Die heute lebende Generation der Wittelsbacher meidet die Öffentlichkeit recht konsequent. In der Ausstellung äußern sich wenigstens die älteren Semester in Interviews. Später sollen auch die jüngeren Nachfahren zu Wort kommen. Ob, wann und wie diese Ankündigung umgesetzt wird, darf mit Spannung erwartet werden. Denn bislang geben sie sich ausnahmslos zurückhaltend.
Am Ende des Rundgangs erwartet den Besucher der obligatorische Museums-Shop. Das geplante Hotel ist dagegen noch nicht bezugsfertig. Dafür wird das Restaurant an diesem Samstag eröffnet. In der "Alpenrose am See" kredenzt Küchenchef Alexander Zimmermann unter anderem die Prinzregententorte. "Die hat neun Schichten - eine für jedes Kind von Ludwig I.", so Zimmermann. Zudem serviert er - nach Originalrezept von Leibkoch Johann Rottenhöfer - die Lieblingsspeise des Märchenkönigs: Fasanenwürstel.

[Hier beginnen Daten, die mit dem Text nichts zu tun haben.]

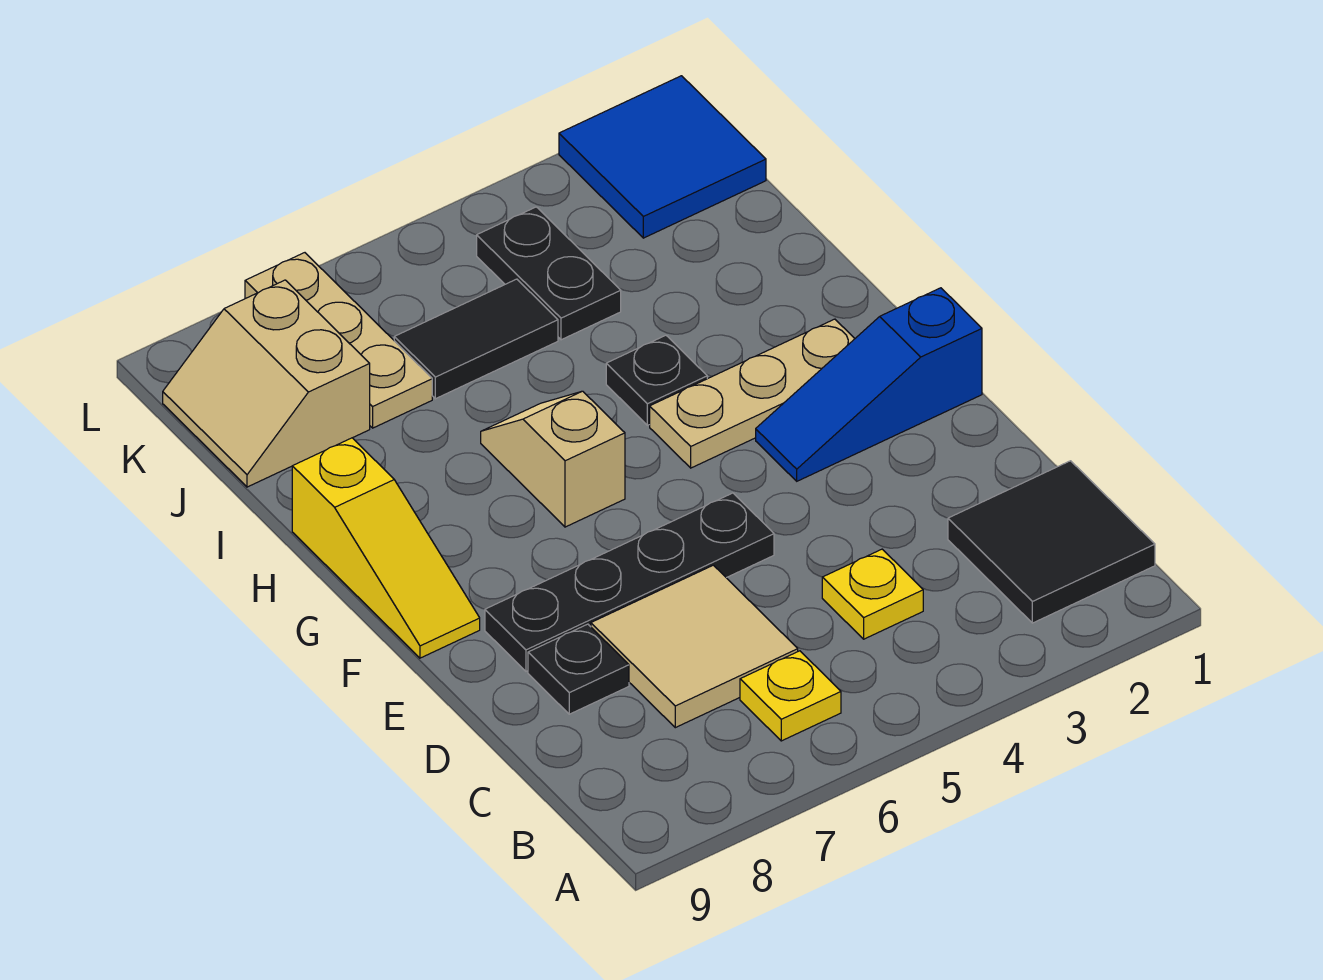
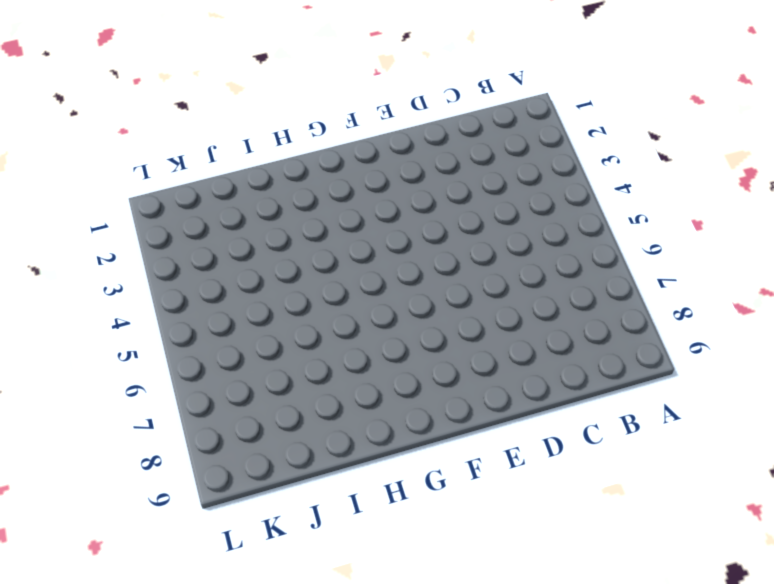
none -> black 2x2 tile [948,461,1155,623]
none -> yellow 1x1 plate [740,651,841,741]
none -> yellow 1x1 plate [822,549,923,639]

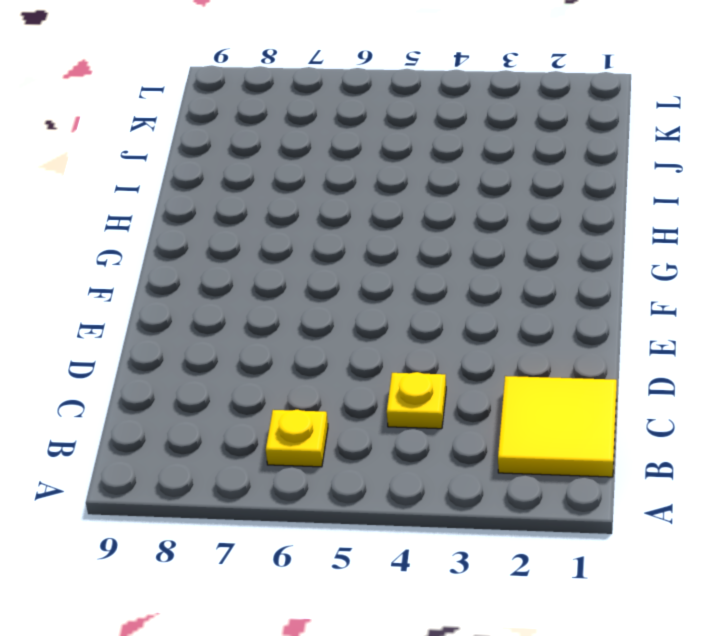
yellow 2x2 tile [498,376,617,477] -> black 2x2 tile [948,461,1155,623]
none -> tan 2x2 tile [591,565,798,728]
none -> black 1x1 plate [528,624,629,714]
none -> black 1x4 plate [485,493,774,671]

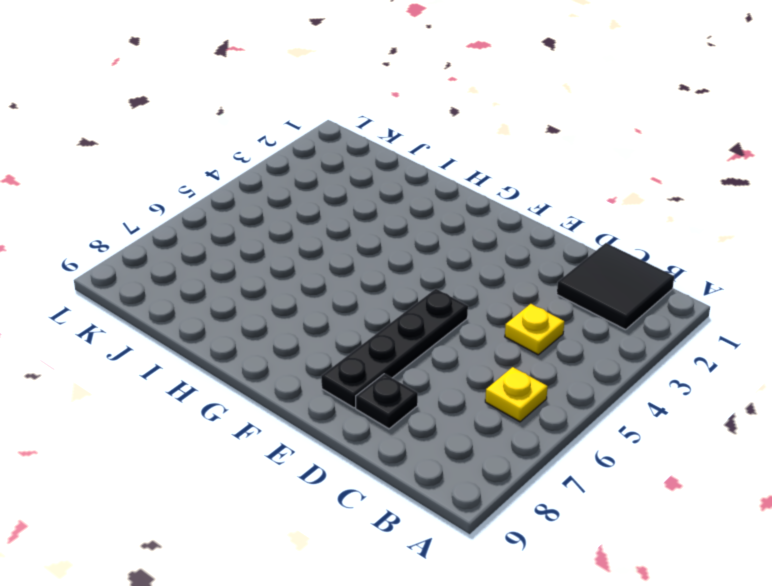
none -> tan 2x2 tile [591,565,798,728]
none -> blue 1x3 slope [756,288,982,481]
none -> yellow 1x3 slope [292,438,480,658]

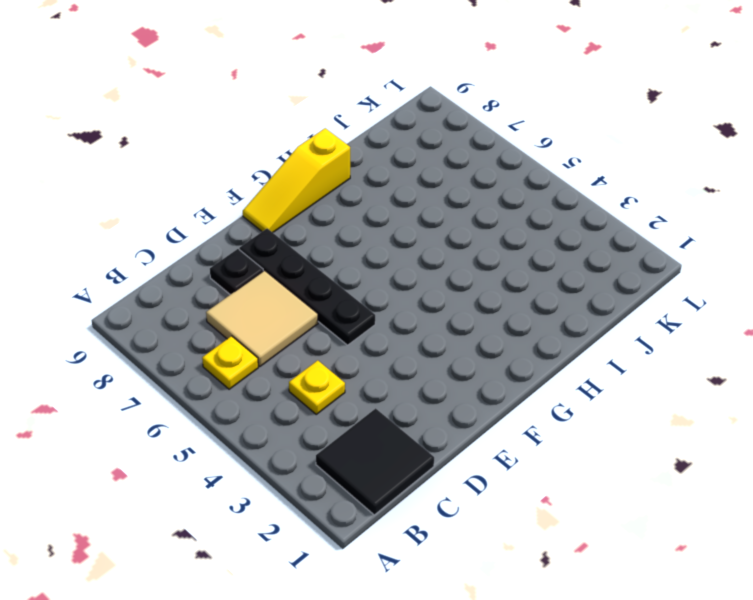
none -> blue 1x3 slope [756,288,982,481]
none -> tan 1x3 plate [650,319,855,468]
none -> tan 1x2 slope [481,391,625,527]

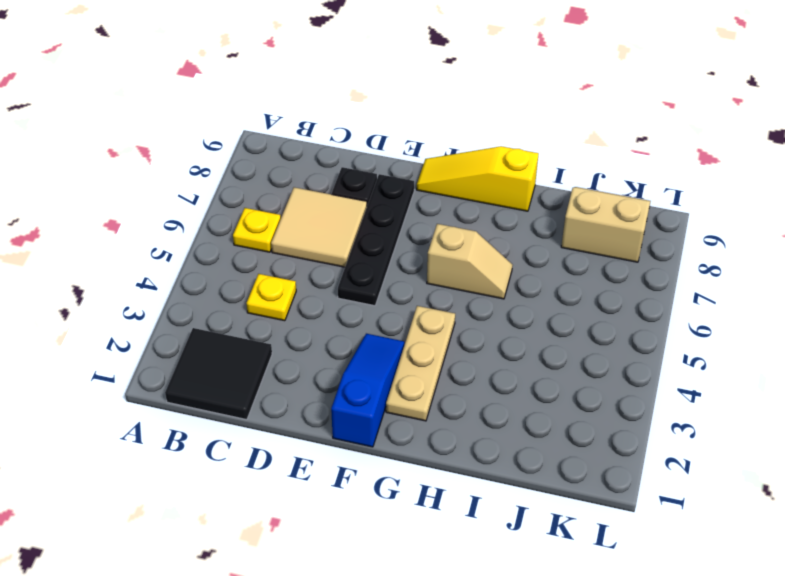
none -> black 1x1 plate [606,335,707,425]
none -> black 1x2 plate [477,207,621,340]
none -> black 1x2 tile [394,279,558,399]

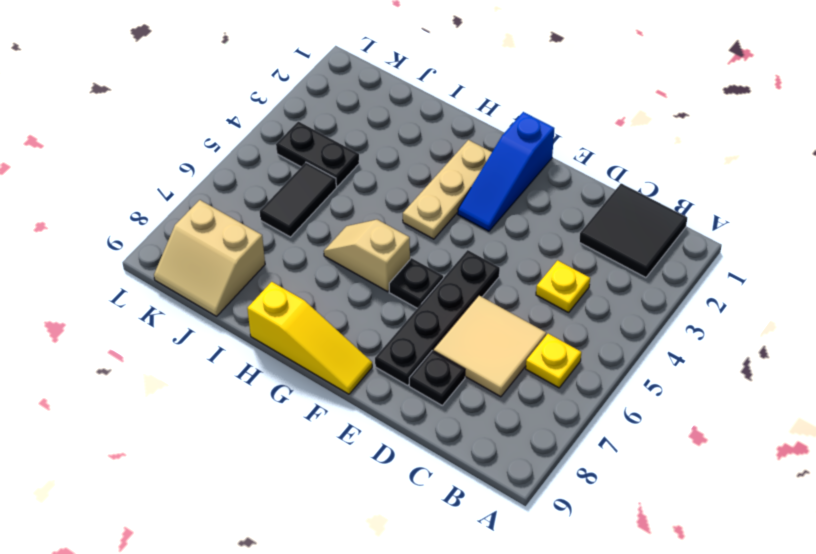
black 1x1 plate [389,258,443,308] -> black 1x1 plate moved to [606,335,707,425]
none -> tan 1x3 plate [245,253,432,428]
none -> blue 2x2 tile [559,76,766,238]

Wissenswertes für Besucher:
Eintrittspreise: 8,50 Euro, ermäßigt 7 Euro. Kinder bis fünf Jahre frei. Es gibt Kombitickets mit den Schlössern.
Öffnungszeiten: täglich von 9 bis 18Uhr.
Führungen: 1,50 Euro zusätzlich. Fachspezifische Führungen - auch für Kinder und Schüler - werden angeboten.
Audioguides: in Deutsch und Englisch. Später sind sieben Sprachen geplant.